§ **TASK TO CARRY OUT**
Work through the data line by line, gathering every line that has the word "window".

§ **INPUT DATA**
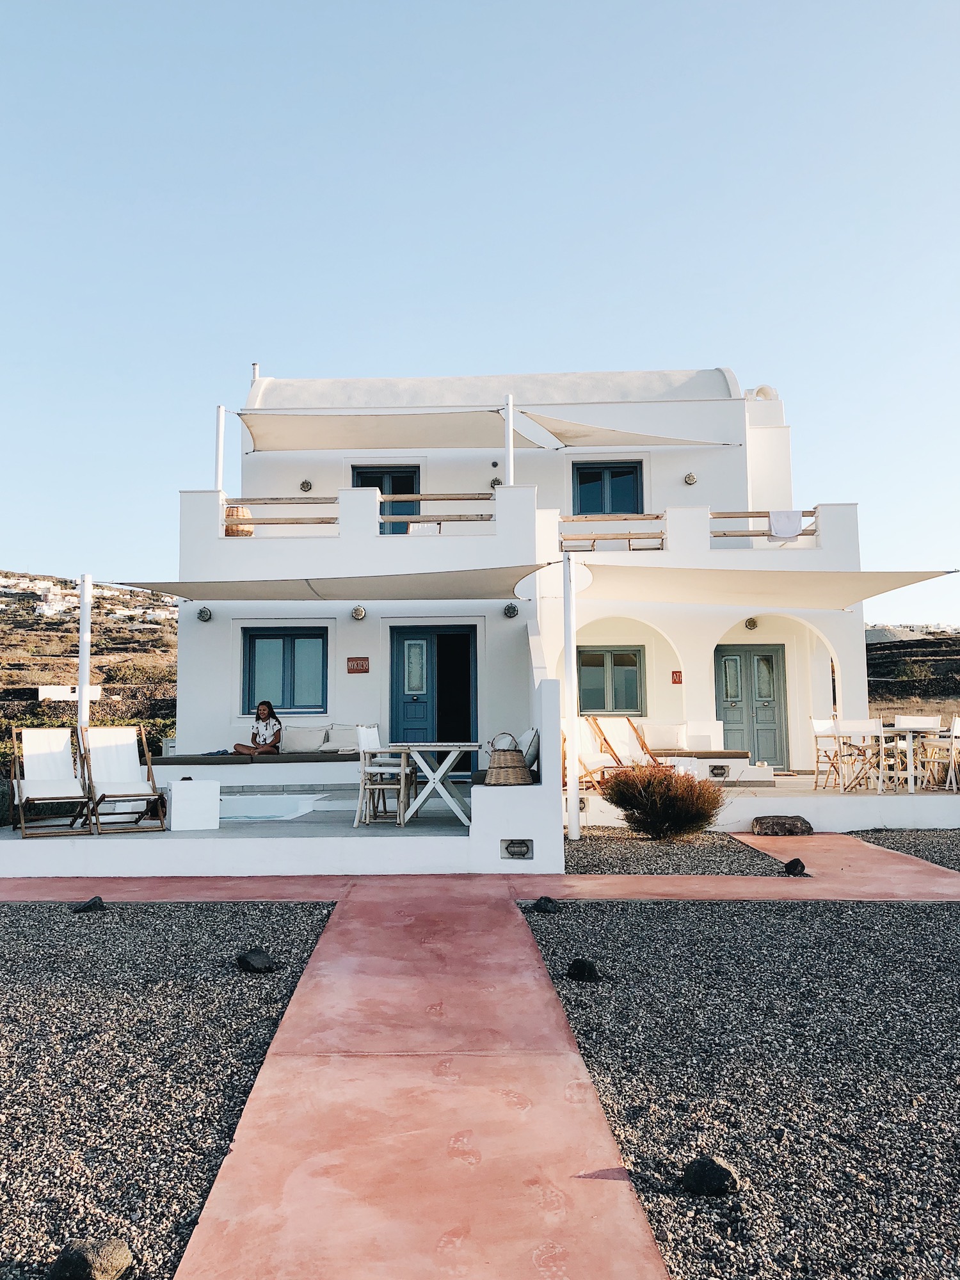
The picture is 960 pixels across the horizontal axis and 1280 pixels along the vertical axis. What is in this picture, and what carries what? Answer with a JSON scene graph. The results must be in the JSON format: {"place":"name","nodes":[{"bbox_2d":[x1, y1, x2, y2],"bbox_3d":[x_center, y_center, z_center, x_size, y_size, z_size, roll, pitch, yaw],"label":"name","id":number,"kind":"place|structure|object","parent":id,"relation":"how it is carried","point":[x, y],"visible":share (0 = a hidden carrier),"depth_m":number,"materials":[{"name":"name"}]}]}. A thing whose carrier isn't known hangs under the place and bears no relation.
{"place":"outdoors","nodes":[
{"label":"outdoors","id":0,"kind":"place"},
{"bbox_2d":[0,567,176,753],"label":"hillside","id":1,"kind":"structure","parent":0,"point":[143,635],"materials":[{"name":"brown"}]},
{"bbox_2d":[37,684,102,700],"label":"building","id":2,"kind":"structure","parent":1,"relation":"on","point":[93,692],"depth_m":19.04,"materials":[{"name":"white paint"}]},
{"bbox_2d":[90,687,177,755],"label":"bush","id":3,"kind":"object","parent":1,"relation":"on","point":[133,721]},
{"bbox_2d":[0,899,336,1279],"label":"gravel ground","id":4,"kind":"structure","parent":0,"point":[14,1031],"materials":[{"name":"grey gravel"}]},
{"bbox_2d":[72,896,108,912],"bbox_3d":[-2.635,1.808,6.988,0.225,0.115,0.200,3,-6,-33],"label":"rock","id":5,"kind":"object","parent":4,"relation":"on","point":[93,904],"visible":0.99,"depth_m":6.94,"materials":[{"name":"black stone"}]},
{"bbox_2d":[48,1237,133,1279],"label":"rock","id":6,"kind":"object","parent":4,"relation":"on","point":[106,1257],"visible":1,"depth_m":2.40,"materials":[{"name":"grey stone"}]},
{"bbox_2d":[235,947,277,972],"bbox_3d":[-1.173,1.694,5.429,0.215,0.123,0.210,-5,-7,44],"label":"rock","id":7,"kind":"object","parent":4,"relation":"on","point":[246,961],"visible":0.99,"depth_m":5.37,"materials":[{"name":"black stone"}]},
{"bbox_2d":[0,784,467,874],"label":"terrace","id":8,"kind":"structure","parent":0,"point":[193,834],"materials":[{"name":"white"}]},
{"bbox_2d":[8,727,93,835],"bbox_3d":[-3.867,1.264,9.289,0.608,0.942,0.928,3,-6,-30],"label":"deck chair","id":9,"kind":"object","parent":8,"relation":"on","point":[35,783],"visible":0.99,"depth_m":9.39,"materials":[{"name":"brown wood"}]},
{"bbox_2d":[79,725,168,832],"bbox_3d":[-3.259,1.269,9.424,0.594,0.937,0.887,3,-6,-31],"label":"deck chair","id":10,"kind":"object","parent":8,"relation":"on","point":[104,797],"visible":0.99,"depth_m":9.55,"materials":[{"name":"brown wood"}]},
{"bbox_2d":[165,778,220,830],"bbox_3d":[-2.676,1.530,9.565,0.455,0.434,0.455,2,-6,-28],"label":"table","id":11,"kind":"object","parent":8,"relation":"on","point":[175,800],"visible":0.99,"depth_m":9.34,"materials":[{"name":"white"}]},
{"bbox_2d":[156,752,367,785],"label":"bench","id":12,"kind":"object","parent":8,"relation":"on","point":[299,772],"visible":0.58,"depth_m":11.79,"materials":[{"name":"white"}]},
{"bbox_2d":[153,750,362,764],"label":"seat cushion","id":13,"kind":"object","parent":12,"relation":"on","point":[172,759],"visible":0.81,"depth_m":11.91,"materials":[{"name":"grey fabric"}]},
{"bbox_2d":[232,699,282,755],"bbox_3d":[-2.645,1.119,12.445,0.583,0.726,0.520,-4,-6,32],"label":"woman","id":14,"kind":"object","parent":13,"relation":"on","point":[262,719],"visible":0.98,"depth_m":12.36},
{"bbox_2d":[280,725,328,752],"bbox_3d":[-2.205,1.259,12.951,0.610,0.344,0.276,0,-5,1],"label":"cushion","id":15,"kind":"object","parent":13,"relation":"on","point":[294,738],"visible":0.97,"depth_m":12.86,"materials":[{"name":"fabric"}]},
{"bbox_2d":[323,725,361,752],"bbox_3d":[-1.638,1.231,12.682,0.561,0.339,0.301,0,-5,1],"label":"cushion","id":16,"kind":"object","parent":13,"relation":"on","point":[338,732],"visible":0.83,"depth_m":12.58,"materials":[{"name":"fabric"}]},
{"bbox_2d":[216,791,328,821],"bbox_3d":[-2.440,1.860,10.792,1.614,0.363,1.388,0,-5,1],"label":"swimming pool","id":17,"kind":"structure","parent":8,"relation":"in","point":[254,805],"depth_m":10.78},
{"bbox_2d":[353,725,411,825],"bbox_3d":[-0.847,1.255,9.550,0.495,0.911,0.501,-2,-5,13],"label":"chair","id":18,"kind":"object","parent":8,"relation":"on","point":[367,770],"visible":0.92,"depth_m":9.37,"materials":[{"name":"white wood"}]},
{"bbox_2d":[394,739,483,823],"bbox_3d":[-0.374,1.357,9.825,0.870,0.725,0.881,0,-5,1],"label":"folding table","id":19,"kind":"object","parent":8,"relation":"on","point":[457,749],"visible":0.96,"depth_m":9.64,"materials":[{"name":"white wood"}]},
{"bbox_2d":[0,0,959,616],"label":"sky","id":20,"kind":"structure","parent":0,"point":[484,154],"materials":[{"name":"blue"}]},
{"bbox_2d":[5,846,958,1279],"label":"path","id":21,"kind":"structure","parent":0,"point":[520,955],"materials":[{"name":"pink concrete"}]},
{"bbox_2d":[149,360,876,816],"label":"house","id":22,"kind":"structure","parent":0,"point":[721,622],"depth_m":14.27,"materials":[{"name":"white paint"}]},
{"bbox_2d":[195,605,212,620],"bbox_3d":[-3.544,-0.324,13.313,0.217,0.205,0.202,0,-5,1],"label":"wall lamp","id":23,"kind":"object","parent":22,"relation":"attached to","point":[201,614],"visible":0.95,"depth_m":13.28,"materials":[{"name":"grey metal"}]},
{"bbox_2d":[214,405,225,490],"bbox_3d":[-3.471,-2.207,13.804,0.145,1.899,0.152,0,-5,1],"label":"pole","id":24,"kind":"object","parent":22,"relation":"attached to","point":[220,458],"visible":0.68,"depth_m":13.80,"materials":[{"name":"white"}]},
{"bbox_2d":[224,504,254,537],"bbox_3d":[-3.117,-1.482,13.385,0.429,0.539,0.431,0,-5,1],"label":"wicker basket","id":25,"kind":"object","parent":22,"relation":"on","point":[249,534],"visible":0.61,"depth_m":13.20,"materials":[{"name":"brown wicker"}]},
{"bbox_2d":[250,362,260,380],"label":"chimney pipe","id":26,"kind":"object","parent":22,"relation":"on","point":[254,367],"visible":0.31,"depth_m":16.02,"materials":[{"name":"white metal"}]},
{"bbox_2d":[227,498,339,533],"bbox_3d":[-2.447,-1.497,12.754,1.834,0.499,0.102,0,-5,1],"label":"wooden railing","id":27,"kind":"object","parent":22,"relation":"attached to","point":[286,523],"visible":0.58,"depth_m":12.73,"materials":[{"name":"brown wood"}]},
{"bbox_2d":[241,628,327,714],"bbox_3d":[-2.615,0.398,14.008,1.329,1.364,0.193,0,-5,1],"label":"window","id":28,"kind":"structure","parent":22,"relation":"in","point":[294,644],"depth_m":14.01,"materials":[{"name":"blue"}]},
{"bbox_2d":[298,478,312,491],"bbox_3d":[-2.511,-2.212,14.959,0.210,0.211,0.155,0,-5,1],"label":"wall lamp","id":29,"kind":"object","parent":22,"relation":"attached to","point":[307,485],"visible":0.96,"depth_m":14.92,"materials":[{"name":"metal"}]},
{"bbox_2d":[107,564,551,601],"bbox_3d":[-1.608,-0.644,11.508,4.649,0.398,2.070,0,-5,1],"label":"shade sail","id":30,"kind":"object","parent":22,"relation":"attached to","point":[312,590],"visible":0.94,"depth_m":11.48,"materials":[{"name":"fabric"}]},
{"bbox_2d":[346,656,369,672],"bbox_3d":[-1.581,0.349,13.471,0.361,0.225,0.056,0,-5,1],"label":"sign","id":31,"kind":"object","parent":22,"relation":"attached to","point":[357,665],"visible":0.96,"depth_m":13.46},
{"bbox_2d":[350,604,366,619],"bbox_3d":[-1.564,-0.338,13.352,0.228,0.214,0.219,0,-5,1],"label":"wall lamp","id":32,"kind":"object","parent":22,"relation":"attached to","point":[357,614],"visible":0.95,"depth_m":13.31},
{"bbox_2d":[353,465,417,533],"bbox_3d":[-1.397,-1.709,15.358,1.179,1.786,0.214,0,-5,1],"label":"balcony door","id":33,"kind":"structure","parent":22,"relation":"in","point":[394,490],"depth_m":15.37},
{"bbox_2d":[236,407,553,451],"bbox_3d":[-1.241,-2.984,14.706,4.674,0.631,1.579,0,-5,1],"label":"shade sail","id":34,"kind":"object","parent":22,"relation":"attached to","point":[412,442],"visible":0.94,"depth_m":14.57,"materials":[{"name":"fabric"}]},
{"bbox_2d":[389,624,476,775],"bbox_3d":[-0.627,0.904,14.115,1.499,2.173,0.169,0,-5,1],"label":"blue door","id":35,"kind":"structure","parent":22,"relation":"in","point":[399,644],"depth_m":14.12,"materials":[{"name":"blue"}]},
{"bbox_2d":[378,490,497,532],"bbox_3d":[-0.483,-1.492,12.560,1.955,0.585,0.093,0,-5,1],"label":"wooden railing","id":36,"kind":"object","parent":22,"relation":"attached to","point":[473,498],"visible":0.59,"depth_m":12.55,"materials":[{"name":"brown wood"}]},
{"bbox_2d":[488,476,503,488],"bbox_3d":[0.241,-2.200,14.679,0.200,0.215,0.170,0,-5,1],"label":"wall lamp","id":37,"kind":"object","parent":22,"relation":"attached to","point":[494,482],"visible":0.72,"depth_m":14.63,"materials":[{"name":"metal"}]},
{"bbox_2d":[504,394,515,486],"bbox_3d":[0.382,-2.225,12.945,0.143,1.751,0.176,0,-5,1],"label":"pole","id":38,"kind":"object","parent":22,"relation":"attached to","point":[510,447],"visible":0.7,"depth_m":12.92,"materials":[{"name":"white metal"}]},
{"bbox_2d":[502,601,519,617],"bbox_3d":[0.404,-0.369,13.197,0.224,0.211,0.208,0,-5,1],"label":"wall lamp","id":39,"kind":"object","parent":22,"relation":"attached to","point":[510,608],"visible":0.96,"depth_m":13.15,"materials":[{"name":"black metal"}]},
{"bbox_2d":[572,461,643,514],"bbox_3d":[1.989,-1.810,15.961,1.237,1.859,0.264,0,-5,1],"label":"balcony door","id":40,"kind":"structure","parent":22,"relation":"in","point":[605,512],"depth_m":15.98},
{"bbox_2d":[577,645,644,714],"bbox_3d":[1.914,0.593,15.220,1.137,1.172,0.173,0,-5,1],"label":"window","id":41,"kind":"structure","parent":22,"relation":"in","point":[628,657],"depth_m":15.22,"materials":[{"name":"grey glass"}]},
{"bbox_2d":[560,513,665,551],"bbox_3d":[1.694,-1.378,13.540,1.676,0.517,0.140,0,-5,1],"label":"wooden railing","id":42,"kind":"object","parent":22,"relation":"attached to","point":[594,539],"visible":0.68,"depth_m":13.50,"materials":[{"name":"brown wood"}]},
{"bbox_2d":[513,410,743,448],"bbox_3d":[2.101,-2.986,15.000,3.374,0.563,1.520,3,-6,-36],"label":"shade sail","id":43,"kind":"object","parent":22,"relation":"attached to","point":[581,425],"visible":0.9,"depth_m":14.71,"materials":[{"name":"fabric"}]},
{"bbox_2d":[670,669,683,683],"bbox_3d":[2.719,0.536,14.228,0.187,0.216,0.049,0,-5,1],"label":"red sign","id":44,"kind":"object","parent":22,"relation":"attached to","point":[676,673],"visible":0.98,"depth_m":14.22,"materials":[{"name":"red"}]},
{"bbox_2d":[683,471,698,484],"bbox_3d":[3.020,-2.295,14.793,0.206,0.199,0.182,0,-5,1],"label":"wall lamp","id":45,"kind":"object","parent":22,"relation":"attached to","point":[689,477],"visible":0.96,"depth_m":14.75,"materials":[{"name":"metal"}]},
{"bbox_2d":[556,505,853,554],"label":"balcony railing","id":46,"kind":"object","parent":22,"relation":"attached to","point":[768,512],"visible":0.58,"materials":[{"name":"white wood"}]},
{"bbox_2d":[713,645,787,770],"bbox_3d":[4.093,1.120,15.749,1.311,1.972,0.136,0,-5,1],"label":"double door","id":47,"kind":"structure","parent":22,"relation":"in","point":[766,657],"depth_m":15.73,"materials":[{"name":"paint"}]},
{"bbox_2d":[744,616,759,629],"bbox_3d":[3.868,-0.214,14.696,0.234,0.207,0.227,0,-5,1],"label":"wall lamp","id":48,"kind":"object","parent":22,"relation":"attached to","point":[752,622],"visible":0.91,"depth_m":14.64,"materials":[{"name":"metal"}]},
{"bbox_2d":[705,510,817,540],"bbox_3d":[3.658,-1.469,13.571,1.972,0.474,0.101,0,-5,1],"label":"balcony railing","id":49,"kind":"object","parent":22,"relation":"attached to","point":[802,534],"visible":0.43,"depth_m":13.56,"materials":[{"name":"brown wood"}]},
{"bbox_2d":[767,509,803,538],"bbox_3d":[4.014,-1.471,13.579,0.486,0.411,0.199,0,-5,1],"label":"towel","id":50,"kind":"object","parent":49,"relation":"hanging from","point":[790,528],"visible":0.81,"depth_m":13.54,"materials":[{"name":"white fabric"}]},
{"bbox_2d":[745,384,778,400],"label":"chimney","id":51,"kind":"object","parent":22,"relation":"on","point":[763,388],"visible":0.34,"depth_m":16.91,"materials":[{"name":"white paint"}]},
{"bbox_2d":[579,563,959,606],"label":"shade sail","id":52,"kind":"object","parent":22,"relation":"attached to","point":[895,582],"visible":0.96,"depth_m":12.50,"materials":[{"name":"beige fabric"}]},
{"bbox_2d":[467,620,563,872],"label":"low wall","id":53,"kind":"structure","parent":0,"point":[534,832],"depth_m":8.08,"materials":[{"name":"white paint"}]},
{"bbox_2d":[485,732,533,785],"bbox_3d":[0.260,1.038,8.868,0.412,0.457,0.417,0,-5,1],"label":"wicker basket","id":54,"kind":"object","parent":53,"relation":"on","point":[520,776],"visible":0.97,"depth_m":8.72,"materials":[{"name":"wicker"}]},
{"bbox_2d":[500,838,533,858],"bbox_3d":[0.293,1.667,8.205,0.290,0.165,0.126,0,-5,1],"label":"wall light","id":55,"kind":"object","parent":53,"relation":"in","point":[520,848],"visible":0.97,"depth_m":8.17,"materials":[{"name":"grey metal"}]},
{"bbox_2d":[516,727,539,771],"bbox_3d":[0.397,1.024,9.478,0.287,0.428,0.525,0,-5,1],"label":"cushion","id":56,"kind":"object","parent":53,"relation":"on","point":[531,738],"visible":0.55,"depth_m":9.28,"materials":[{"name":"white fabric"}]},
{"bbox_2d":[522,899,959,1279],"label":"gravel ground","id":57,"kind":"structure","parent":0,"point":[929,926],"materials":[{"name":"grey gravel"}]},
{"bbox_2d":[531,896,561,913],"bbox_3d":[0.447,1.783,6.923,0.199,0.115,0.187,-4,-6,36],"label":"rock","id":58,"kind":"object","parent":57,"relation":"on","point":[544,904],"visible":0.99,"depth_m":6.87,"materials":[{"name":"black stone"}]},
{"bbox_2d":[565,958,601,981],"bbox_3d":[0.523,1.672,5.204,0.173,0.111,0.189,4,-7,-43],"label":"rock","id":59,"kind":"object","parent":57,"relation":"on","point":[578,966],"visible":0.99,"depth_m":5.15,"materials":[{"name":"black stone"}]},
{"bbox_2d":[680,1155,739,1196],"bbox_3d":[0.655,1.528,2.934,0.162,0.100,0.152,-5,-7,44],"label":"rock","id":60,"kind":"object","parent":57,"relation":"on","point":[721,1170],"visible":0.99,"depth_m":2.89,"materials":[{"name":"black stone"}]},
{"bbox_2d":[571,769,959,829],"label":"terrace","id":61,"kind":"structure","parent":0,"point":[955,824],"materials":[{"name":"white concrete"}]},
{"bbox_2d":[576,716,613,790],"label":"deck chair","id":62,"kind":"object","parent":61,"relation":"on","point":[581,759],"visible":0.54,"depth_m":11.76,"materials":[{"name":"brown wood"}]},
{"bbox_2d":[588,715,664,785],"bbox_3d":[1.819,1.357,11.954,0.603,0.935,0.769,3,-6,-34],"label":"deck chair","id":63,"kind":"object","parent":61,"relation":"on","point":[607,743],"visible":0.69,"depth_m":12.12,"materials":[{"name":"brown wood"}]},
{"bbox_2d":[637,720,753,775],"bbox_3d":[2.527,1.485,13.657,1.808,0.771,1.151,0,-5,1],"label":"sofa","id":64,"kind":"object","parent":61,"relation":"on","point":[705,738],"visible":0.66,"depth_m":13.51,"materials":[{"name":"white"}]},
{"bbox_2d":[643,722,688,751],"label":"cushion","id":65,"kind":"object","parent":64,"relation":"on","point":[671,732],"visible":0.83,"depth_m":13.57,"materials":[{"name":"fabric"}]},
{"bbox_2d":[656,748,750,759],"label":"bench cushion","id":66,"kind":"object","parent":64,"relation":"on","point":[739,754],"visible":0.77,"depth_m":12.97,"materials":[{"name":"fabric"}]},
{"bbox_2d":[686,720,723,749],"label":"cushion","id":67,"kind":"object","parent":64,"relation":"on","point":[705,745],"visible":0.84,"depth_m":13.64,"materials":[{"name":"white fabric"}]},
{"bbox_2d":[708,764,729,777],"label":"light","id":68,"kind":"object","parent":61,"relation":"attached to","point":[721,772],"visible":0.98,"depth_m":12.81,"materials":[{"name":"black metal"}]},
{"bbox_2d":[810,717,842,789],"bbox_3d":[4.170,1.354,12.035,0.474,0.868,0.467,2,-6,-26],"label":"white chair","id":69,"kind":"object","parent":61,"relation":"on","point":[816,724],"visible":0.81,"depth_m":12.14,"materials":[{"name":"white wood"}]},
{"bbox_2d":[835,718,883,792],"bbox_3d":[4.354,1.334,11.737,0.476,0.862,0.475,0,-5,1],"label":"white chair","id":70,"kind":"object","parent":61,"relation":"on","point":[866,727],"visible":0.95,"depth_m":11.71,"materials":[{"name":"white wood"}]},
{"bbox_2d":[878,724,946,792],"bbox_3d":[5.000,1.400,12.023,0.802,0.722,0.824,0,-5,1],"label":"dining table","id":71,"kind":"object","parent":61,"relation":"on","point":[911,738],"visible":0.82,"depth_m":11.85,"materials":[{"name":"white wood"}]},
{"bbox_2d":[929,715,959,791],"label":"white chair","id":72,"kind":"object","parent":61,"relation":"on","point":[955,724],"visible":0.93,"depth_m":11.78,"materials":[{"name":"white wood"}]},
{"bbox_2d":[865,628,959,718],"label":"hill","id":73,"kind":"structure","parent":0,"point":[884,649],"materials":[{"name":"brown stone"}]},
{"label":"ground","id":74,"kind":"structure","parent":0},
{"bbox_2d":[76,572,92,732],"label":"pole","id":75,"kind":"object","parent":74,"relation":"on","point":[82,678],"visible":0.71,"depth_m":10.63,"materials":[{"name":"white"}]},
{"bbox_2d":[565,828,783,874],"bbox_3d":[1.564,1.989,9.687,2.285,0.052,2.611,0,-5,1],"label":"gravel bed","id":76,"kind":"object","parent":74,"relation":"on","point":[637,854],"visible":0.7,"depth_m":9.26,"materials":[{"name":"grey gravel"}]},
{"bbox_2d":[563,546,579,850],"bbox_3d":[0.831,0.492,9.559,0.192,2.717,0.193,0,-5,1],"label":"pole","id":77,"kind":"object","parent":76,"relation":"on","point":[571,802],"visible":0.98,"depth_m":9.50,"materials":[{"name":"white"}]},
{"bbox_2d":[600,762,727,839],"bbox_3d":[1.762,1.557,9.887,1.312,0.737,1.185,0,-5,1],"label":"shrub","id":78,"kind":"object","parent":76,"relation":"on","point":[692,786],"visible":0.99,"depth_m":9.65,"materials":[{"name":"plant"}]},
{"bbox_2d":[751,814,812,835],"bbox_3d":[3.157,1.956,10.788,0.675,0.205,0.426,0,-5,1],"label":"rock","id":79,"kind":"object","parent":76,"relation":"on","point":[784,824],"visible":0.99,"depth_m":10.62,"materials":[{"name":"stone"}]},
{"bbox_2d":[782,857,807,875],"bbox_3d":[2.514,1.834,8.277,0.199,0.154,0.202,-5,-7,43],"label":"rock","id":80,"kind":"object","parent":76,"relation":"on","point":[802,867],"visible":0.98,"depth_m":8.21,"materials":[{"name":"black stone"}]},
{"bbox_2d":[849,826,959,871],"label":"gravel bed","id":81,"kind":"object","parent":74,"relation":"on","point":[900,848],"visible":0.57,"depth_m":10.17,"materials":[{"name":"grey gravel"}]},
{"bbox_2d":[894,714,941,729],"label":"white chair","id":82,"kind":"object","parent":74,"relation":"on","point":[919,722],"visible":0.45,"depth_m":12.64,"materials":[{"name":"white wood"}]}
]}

§ **EXPECTED ANSWER**
{"bbox_2d":[241,628,327,714],"bbox_3d":[-2.615,0.398,14.008,1.329,1.364,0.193,0,-5,1],"label":"window","id":28,"kind":"structure","parent":22,"relation":"in","point":[294,644],"depth_m":14.01,"materials":[{"name":"blue"}]},
{"bbox_2d":[577,645,644,714],"bbox_3d":[1.914,0.593,15.220,1.137,1.172,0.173,0,-5,1],"label":"window","id":41,"kind":"structure","parent":22,"relation":"in","point":[628,657],"depth_m":15.22,"materials":[{"name":"grey glass"}]},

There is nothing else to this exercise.